One day the Parabolans came to the library with torches in hand to destroy the building and its contents once and for all. The head librarian quickly gathered a few precious scrolls and hid them in a small wooden chest. Father Ailbe was studying there that day and was a favorite student of the head librarian, so he was given the chest. He told the young man to keep them safe for the future, then sent him out the back door while he and the other librarians held off the mob in the front at the cost of their own lives. Father Ailbe took the chest home and protected it, as he had promised, reading the scrolls at night with the curtains drawn.
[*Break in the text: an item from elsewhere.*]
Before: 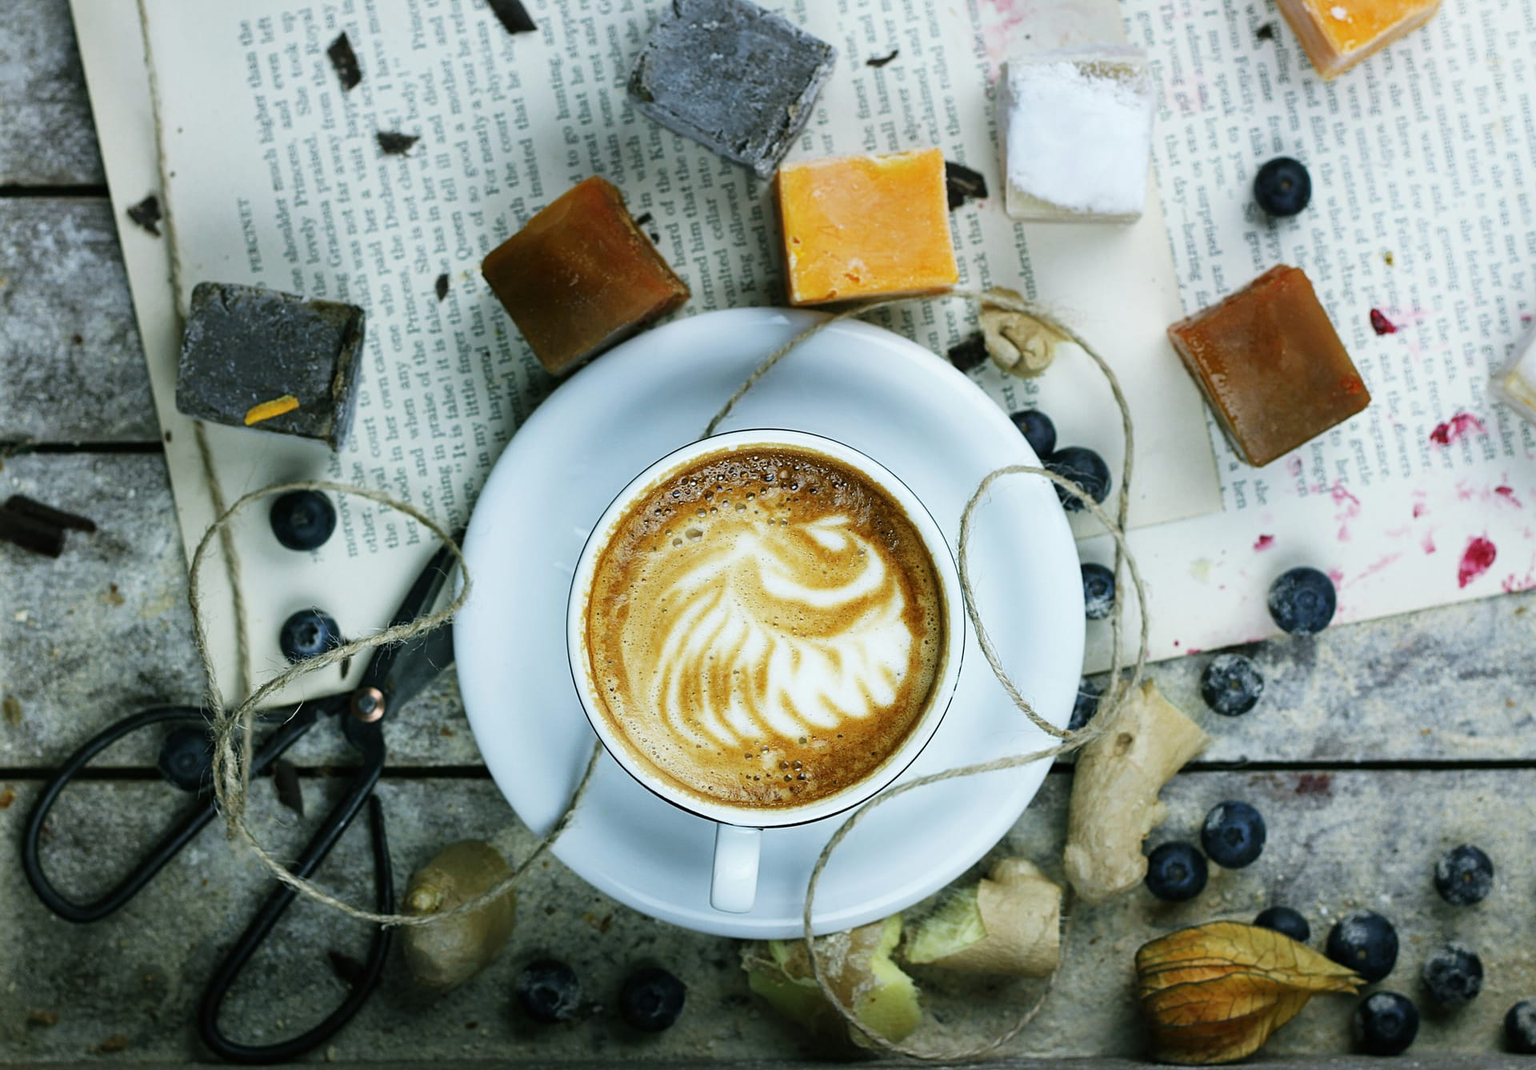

It contained lost treatises of Aristotle, the complete works of Sappho of Lesbos, gospels ascribed to Peter and Judas, and other priceless works unknown elsewhere in the Roman world. When Father Ailbe came to Ireland, he brought the chest with him for fear it would be discovered and destroyed in Egypt. Now it sat at the foot of his bed, holding the last remnants of the great Library of Alexandria. I had spent countless hours over the years in his hut reading these scrolls by candlelight.

By his own admission, Father Ailbe was an impious youth. Although he was a gifted student and a passionate learner, he and his friends spent much of their free time roaming the back alleys of Alexandria picking fights and seducing girls. Over the objections of his father, he chose medicine over commerce, though he continued to travel frequently on trade missions for his family. He had often told me of his journeys to Constantinople, Jerusalem, and even India. But one night in his early twenties, he witnessed something that changed his life forever.